Получив постоянную должность в качестве соузника при королевской особе, он был поставлен перед необходимостью вести тихий образ жизни. Всю жизнь у Миккеля было такое чувство, что его судьба связана с судьбой короля. Каким-то образом они оказались спутниками на жизненном пути. И по мере того как Миккель сближался с королем, происходило падение последнего.
Вот уж сорок лет минуло с того дня, когда Миккель впервые увидел короля шестнадцатилетним принцем, когда тот навещал лавки богатых копенгагенских купцов. В ту пору у короля еще были ярко-рыжие волосы, и рука его была гладкой, жизнь не отметила ее еще своими росчерками.
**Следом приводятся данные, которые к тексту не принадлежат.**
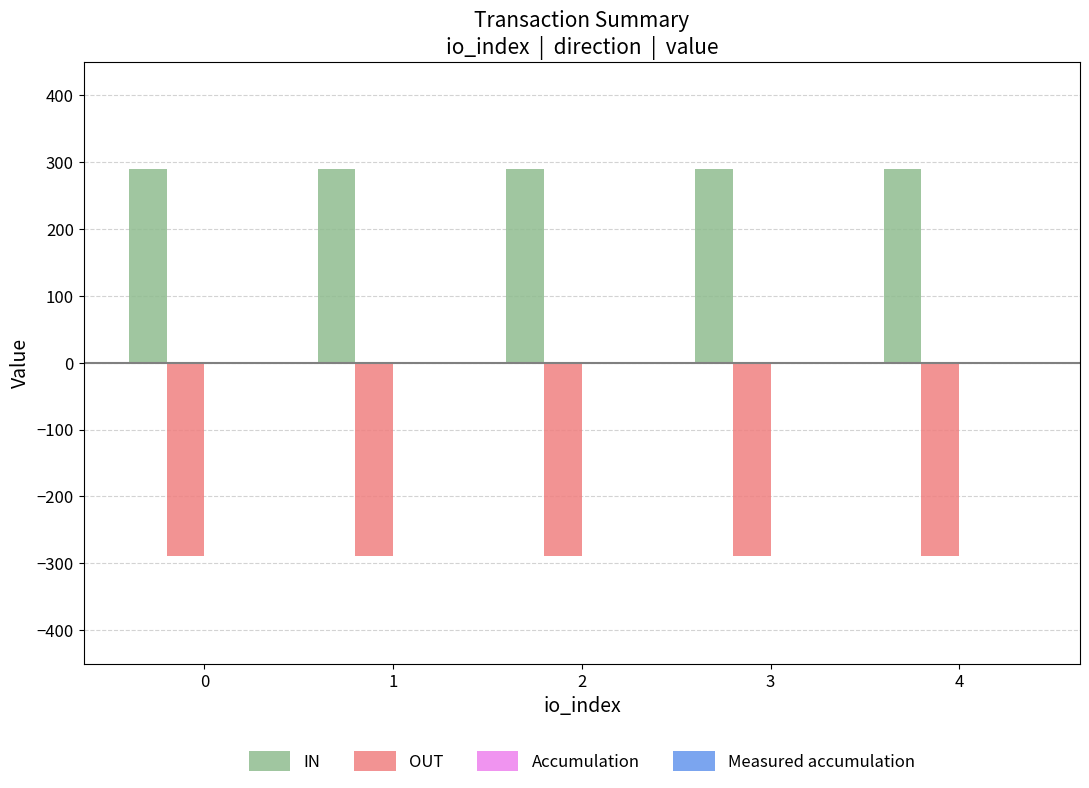

What is the sum of all OUT values?

-1447.1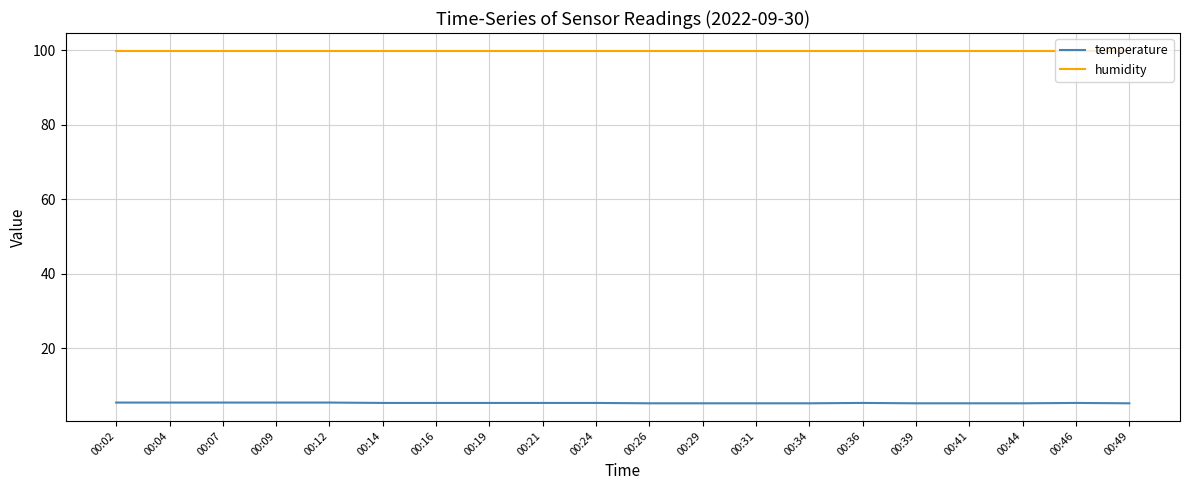

What are all the series names shown in the legend?

temperature, humidity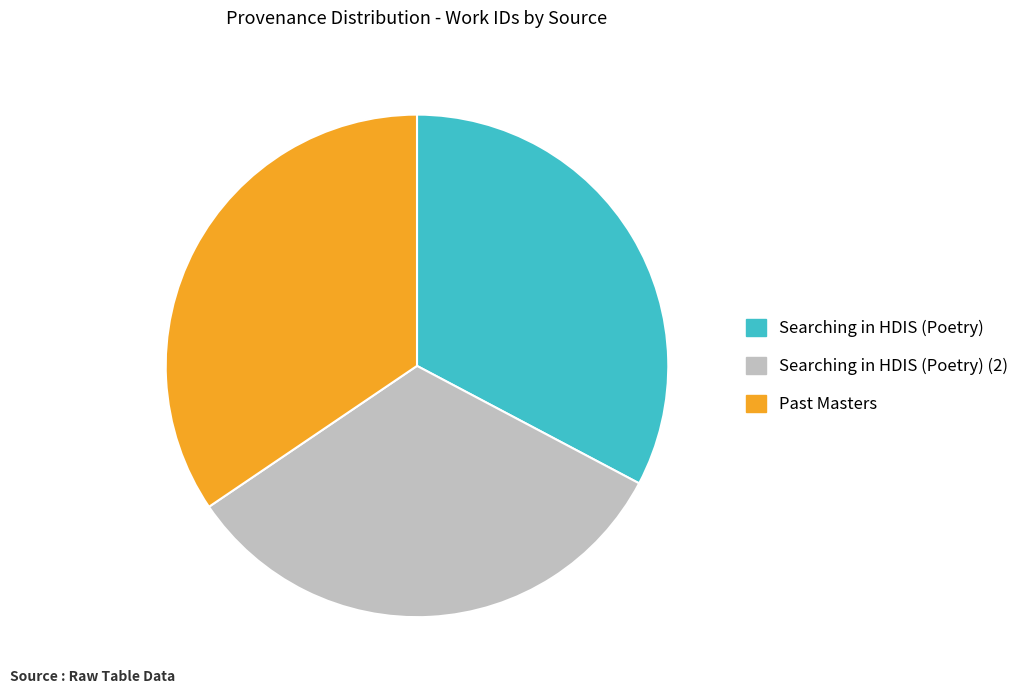

Is it true that Searching in HDIS (Poetry) is 25% of the pie?

False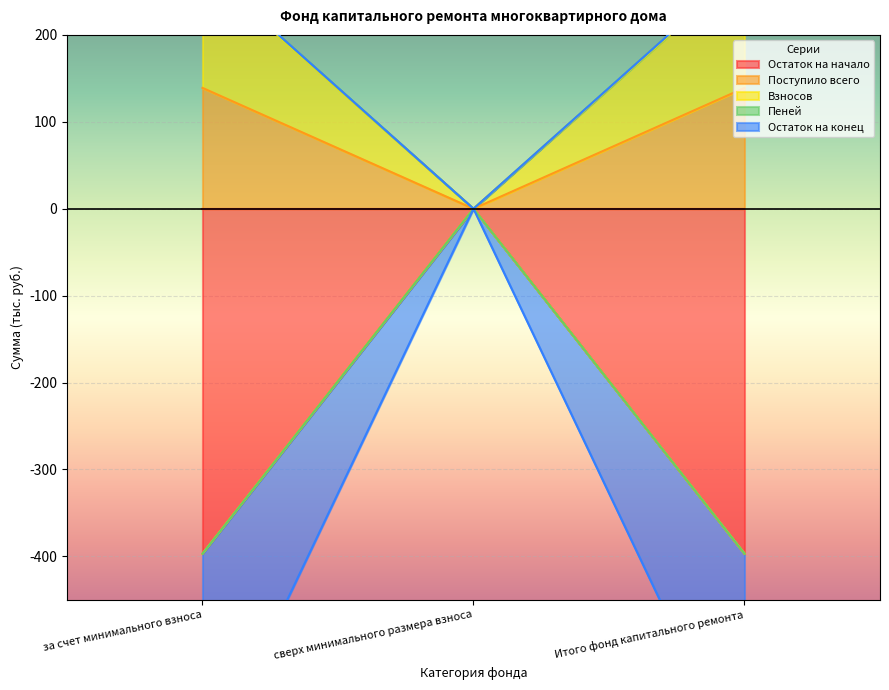

How many positive values does the Поступило всего series have?

2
Теперь вокруг его головы торчали покрытые зимним инеем космы, похожие на заброшенное воронье гнездо, а по костлявым рукам во все стороны разбежалась сетка морщин и набухших вен.
ЯКОБ И ИДА
В то время как король и Миккель жили-поживали в надежных стенах укрепленного замка Сённерборг, другая пара проводила жизнь в бездомных скитаниях — то были музыкант Якоб и девочка Ида.
Якоб был человек неопределенного возраста, и за долгие годы странствий с Идой он нисколько не постарел. Зато Ида, которая маленькой девочкой покинула Кворне, подрастая под открытым небом на большой дороге, превратилась во взрослую девушку.
Они ушли из Саллинга в день похорон Анны-Метты. Когда Анна-Метта бессловесно лежала на смертном одре и смерть осенила своей святостью ее старую голову, последний взор ее был обращен на внучку Иду. Вокруг толпились ее взрослые дети, а она искала глазами Иду. Когда ее предали земле, Якоб взял за руку бедную сироту, и они вместе ушли с кладбища.
В тот день прилетел с юга чибис. Якоб услышал его звонкий печальный голос, когда они переходили через болото. Свободные странники, овеваемые вольным воздухом, они брели по оттаявшей земле на восток, навстречу белому солнцу. Вот уже и холм, который Ида видела перед собой все детские годы и который возвышался на самом краю земли, куда опускается в облака солнце, уходя на покой. А вот уж и этот холм они миновали, и, миновав, пошли дальше, и тогда, на удивление Иды, перед ней медленно стала разворачиваться неведомая местность, как будто открылись ворота в широкий мир.
Якоб с Идой побывали в Гробёлле, где Якоб тщетно пытался разведать что-либо о Миккеле Тёгерсене. Тот, коли еще не помер, должен был, по словам Нильса, находиться сейчас в Святой земле, и с этим известием они отправились дальше, зарабатывая себе на хлеб музыкой.
Два дня Якоб с Идой провели в Мохольме, развлекая своей музыкой дворню. Господ они ни разу не видели. Якоб играл на скрипке, а Ида аккомпанировала ему на треугольнике, она угадывала такт по его пальцам и играла очень хорошо, слышать его она не могла, потому что была глухой от рождения. Но однажды из дверей вышел седой барин, на лице у него застыло выражение недоброжелательства, он велел им убираться — не желаю, дескать, слушать ваше пиликанье. Тогда Якоб засунул скрипку в чехол из лисьего меха, и, взявшись за руки, они ушли со двора. Треугольник позванивал на Идином поясе при каждом шаге, словно колокольчик.
И пустились они через вересковую степь по дороге, ведущей на север. Пришла весна, но она медлила, словно плаксивая, несговорчивая невеста. За ночь земля всякий раз выстывала, и солнышку приходилось каждый день с утра начинать все сначала. Едва промелькнувшая на небесах улыбка тотчас же сменялась хмурой и пасмурной погодой. По утрам накрапывал дождик, вечером стояла сырость. То было вечное малодушное колебание, которое несмотря ни на что, вечно лелеет надежду.
Дождик промывал Идины светленькие волосы, и они облепляли ее лицо, солнышко их высушивало, и они, распушившись, так и сияли вокруг ее головки. Дождя было больше, чем вёдра, и Ида брела по дорогам, глядя перед собой белесоватыми глазами из-под промокших волос, выбеленных, как полотно.